The Fellowship of Evangelical Bible Churches (FEBC) is a small evangelical Christian denomination with an Anabaptist Mennonite heritage.  Most of the denomination's approximately 5000 members are in congregations located in the U.S. and Canada.

Background
The Fellowship of Evangelical Bible Churches was founded at Mountain Lake, Minnesota on October 14, 1889 as the  (Conference of United Mennonite Brethren in North America). This body originated among Russian Mennonite immigrants that came to Canada and the United States from Russia around 1874. Their desire was to place greater evangelical emphasis on such doctrines as repentance, conversion, scriptural discipline and non-conformity to the world.  Instrumental in the founding of the conference were Elder Isaac Peters of the Ebenezer Church in Henderson, Nebraska and Elder Aaron Wall, founder of the Brudertaler Church in Mountain Lake.

For many years member congregations used the name "Brudertaler," (or Bruderthaler) probably under the influence of the Mountain Lake founding church, and the conference itself was popularly called the Brudertaler (Bruderthaler) Conference.  In 1914 the name was officially changed to The Defenceless Mennonite Brethren in Christ of North America.  Then, in 1937 the name was formally changed to Evangelical Mennonite Brethren (EMB).
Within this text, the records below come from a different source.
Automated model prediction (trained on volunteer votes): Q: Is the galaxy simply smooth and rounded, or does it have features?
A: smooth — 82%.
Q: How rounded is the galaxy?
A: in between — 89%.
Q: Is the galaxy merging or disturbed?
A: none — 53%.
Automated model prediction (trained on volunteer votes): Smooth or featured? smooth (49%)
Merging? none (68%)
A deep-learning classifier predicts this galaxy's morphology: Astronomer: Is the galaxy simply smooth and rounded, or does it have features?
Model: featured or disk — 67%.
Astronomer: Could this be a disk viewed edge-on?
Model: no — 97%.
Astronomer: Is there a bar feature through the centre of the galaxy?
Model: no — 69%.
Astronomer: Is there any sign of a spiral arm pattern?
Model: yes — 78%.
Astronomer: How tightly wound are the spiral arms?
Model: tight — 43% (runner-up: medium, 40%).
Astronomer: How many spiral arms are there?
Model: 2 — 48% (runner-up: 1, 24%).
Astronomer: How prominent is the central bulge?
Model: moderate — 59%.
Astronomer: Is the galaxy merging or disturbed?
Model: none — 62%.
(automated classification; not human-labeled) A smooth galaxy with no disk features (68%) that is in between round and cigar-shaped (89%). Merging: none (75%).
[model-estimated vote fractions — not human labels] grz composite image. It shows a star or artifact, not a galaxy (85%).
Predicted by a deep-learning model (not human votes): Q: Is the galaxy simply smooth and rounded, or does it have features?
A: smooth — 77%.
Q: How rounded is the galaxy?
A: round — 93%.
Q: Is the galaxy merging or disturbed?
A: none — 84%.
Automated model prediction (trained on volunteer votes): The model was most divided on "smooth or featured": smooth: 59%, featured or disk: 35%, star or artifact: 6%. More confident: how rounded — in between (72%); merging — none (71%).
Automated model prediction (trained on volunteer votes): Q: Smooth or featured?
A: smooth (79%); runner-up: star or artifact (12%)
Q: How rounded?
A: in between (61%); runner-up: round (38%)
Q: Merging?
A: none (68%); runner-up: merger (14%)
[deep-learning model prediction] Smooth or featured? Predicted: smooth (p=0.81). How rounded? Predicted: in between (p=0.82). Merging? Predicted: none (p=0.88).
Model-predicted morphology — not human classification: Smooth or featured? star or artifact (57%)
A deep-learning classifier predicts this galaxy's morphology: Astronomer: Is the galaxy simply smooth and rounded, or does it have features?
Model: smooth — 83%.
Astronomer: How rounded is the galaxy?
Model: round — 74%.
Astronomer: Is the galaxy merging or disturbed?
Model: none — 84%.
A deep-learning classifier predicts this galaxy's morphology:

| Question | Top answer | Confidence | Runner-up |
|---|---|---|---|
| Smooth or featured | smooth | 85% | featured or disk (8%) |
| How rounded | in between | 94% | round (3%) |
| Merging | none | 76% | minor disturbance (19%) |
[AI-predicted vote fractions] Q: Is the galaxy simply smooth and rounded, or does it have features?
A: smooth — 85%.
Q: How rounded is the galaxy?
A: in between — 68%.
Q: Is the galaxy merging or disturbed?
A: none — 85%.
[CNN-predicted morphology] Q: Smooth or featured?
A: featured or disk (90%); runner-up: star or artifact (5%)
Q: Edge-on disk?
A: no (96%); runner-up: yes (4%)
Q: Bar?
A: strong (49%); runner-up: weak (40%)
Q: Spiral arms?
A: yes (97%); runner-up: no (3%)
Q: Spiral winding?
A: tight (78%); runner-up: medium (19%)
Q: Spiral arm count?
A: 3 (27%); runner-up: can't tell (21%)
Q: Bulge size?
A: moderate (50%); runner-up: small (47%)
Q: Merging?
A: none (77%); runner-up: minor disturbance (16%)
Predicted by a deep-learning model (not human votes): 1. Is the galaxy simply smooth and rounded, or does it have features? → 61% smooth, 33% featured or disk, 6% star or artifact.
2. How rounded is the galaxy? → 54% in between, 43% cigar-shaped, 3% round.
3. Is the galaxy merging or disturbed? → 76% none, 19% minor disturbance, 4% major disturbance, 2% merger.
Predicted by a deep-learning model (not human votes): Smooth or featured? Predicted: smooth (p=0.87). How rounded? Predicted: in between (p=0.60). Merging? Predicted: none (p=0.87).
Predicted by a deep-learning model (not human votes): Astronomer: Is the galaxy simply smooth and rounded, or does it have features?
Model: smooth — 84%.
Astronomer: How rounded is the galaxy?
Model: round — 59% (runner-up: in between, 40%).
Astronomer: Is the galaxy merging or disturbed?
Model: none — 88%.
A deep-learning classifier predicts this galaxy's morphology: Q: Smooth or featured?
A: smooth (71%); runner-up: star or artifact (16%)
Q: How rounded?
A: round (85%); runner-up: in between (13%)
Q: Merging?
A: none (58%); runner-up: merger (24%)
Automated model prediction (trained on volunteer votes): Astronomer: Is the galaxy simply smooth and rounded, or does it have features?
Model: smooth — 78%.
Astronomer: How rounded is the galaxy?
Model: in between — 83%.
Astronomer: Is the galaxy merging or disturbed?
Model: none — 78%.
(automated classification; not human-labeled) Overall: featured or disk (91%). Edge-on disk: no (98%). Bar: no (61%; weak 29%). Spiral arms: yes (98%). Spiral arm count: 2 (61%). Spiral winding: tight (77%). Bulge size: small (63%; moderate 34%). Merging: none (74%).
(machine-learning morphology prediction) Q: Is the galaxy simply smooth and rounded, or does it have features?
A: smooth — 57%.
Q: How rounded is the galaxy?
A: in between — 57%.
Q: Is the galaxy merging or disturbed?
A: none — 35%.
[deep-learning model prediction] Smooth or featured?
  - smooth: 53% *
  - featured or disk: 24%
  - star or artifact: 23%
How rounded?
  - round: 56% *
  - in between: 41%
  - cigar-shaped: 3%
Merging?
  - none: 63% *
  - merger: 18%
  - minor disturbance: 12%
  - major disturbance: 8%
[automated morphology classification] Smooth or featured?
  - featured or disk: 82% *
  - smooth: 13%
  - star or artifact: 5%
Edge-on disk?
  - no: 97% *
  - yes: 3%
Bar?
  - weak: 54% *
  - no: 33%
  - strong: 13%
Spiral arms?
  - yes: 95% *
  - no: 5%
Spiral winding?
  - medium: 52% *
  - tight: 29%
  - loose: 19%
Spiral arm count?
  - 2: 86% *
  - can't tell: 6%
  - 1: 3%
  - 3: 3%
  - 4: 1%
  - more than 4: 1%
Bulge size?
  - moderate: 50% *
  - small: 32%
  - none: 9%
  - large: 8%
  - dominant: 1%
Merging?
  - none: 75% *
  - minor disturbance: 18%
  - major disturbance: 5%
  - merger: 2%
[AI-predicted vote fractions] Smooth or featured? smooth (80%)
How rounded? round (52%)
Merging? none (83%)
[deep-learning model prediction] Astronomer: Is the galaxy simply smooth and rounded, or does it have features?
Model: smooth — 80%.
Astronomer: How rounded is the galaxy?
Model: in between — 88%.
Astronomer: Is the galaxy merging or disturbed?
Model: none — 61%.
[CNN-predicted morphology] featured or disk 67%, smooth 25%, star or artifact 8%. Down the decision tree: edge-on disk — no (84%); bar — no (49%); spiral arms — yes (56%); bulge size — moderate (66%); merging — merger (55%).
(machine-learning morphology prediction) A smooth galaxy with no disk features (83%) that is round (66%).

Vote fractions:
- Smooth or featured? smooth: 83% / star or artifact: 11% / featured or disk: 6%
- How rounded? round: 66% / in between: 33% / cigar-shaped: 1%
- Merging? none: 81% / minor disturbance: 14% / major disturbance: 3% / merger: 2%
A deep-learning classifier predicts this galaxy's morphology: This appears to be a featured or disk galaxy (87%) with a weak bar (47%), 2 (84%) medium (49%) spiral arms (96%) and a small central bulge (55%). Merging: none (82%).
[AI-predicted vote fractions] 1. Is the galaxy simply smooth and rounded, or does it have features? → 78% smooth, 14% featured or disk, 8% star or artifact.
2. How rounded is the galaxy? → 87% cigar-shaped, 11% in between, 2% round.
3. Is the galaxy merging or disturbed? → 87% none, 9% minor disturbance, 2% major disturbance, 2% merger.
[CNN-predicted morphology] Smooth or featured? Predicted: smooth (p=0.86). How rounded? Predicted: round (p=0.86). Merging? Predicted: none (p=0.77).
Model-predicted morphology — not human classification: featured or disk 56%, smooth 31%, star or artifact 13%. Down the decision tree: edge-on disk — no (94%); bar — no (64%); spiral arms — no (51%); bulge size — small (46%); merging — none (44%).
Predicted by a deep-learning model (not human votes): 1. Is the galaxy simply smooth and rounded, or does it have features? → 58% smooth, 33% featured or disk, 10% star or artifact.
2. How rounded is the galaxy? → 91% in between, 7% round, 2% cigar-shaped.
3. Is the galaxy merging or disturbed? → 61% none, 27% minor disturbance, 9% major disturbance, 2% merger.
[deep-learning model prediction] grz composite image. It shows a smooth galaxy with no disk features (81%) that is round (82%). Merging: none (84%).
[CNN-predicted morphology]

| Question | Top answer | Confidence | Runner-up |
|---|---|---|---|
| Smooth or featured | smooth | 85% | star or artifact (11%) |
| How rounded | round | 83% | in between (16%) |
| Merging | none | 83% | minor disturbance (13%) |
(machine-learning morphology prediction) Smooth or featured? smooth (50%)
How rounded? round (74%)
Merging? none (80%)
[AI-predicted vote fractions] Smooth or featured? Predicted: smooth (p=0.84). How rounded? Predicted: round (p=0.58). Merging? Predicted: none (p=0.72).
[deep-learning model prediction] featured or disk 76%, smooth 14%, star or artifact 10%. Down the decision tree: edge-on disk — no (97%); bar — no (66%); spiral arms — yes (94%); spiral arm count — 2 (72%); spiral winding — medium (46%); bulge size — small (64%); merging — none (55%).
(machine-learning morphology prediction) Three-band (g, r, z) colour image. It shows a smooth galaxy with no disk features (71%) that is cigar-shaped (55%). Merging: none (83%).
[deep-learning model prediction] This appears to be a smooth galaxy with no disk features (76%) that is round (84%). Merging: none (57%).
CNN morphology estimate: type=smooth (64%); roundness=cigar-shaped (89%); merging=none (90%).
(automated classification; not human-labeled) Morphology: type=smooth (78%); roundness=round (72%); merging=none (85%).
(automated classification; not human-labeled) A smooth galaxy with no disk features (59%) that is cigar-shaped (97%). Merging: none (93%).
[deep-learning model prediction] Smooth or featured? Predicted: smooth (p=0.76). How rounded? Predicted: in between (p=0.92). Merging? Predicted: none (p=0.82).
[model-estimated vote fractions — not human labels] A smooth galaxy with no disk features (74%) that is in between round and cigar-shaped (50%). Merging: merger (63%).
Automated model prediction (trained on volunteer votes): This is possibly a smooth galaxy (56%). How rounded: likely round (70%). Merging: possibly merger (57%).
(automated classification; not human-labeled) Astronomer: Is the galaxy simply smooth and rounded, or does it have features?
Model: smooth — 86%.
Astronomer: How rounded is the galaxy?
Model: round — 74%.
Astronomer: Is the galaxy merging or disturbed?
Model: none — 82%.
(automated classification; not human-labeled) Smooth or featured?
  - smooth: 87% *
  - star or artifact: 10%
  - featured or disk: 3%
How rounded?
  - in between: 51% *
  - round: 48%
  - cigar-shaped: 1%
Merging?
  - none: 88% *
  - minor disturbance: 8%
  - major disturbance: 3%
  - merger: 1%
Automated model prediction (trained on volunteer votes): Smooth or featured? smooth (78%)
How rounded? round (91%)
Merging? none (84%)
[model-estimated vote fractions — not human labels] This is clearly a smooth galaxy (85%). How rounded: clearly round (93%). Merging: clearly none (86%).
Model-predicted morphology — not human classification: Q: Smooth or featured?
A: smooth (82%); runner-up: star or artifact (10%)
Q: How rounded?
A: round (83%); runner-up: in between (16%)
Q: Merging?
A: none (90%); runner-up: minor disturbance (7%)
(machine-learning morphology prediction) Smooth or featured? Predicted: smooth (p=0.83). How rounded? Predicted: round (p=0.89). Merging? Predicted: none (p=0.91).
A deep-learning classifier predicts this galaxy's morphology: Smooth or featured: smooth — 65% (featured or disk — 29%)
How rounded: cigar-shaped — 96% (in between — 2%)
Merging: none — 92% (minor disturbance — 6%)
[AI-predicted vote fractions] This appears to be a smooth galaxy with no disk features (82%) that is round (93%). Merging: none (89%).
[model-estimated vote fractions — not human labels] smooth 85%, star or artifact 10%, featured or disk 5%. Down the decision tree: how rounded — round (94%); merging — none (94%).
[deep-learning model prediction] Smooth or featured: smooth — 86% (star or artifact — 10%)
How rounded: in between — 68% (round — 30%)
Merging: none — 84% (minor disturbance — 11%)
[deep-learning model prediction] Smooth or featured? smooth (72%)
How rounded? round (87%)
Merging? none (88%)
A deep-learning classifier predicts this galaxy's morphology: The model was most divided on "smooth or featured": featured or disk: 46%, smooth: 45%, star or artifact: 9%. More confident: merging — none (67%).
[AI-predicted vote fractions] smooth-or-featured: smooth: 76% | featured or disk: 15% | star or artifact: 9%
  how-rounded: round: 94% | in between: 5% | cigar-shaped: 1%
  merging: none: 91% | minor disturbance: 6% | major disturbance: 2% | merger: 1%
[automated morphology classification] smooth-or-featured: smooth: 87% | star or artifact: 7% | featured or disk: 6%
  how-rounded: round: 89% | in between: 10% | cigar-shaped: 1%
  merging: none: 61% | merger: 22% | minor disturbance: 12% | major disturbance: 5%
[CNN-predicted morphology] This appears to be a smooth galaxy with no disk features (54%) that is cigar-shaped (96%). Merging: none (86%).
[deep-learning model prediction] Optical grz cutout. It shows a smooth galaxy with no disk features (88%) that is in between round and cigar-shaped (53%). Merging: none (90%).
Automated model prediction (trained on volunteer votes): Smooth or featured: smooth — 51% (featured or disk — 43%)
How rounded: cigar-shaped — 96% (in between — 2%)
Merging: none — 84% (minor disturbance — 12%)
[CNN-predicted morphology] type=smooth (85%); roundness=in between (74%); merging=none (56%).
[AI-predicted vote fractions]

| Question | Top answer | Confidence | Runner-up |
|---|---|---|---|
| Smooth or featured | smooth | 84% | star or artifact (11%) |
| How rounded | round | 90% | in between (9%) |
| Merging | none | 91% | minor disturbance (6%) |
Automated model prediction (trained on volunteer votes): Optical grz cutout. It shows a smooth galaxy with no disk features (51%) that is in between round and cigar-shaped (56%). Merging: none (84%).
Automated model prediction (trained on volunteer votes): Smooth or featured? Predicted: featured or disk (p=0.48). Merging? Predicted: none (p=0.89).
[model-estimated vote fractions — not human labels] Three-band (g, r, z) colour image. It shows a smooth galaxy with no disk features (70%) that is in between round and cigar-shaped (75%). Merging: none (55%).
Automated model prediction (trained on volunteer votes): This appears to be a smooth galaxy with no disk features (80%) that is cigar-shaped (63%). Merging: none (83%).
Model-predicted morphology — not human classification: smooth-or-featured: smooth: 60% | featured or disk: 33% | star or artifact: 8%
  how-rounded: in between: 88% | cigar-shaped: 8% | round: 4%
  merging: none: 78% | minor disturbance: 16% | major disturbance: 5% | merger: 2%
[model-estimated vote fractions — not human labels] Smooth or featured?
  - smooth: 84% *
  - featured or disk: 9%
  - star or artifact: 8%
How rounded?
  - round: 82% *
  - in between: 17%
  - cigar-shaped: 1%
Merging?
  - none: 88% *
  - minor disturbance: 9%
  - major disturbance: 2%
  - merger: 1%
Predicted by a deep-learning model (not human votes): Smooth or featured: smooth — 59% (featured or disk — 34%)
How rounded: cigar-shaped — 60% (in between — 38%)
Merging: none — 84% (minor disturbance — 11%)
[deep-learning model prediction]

In 1956, the conference's headquarters were moved to Omaha, Nebraska from Mountain Lake, Minnesota.

The Evangelical Mennonite Brethren and the Evangelical Mennonite Church began talks of merger in 1953, but the effort ended without success in 1962. In this period, the Evangelical Mennonite Brethren Conference was also strengthening ties with the  (Evangelical Mennonite Brethren of South America). These South American brethren shared similar background, language, doctrine, and practice. Affiliation was accomplished in 1958, with the South American group being made a district of the general conference, but with self-government.
Until 1983, the conference officially held the Mennonite position of non-resistance and not bearing arms in war. Since that year, their constitution, while maintaining the official position, has also recognized the individual's right to their own conscience concerning these matters.

In the 1980s, a Canadian group which was originally known as the New Covenant Apostolic Order, separated from the EMB church, eventually becoming the Saskatchewan Diocese of the Evangelical Orthodox Church.

The Evangelical Mennonite Brethren Conference changed its name to the Fellowship of Evangelical Bible Churches on July 16, 1987. At that time the conference consisted of 36 congregations with a membership of 4583 (of which 1981 members in 20 congregations were in Canada and 423 members were in South America).

Beliefs
The Fellowship of Evangelical Bible Churches holds an orthodox Trinitarian theology, the infallible inspiration of the Scriptures, and is dispensational premillennial in eschatology. The body recognizes two ordinances — baptism and the Lord's supper. They practice water baptism of believers by immersion, but will recognize as valid other modes when administered by others, or when immersion is impossible due to a medical condition.  Open communion is observed with bread and fruit of the vine. The Fellowship of Evangelical Bible Churches exists to increase fellowship between member congregations, promote evangelism and missions, and represent the congregations through membership in boards and organizations outside the FEBC.

Membership
In 2003 the FEBC in North America had 3620 members (Canada - 2170; USA - 1450) in 36 congregations (Canada - 20; USA - 16), as well as 5 churches in Argentina and Paraguay. The Fellowship Focus is a bi-monthly magazine published by the FEBC. The conference headquarters are located in Omaha, Nebraska, having been moved there from Mountain Lake, Minnesota in 1956. They hold membership in the Evangelical Fellowship of Canada (org. 1964), the National Association of Evangelicals (USA, org. 1942) and the Mennonite World Conference.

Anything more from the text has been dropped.